* [WORK TO BE COMPLETED]
All of the data must be output exactly, with every picture left out.

(Collected data)
◆ ◆ ◆ ◆ ◆

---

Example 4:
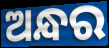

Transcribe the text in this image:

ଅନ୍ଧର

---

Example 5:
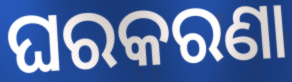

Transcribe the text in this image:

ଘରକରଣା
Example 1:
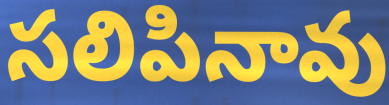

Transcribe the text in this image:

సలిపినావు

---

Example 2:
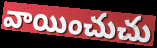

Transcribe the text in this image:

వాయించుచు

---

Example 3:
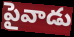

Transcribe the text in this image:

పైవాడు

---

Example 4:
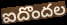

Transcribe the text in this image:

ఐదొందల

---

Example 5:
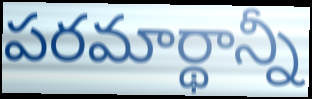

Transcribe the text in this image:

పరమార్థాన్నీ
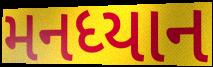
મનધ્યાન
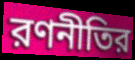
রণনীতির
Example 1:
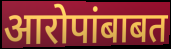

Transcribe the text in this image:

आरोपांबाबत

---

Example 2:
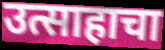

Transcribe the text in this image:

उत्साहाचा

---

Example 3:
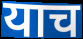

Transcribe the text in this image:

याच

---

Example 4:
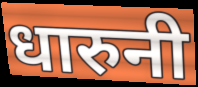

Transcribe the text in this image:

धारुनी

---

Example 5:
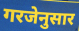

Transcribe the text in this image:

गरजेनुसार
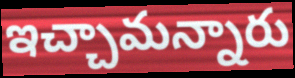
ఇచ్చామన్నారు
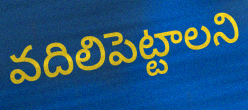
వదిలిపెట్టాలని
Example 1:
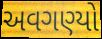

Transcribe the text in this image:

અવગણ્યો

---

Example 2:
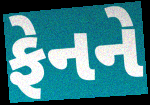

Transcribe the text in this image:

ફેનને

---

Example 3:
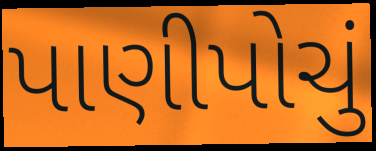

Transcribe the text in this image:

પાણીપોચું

◆ ◆ ◆ ◆ ◆

* [OUTPUT OF THE TASK]
---

Example 4:

Transcribe the text in this image:

ଅନ୍ଧର

---

Example 5:

Transcribe the text in this image:

ଘରକରଣା
Example 1:

Transcribe the text in this image:

సలిపినావు

---

Example 2:

Transcribe the text in this image:

వాయించుచు

---

Example 3:

Transcribe the text in this image:

పైవాడు

---

Example 4:

Transcribe the text in this image:

ఐదొందల

---

Example 5:

Transcribe the text in this image:

పరమార్థాన్నీ
મનધ્યાન
রণনীতির
Example 1:

Transcribe the text in this image:

आरोपांबाबत

---

Example 2:

Transcribe the text in this image:

उत्साहाचा

---

Example 3:

Transcribe the text in this image:

याच

---

Example 4:

Transcribe the text in this image:

धारुनी

---

Example 5:

Transcribe the text in this image:

गरजेनुसार
ఇచ్చామన్నారు
వదిలిపెట్టాలని
Example 1:

Transcribe the text in this image:

અવગણ્યો

---

Example 2:

Transcribe the text in this image:

ફેનને

---

Example 3:

Transcribe the text in this image:

પાણીપોચું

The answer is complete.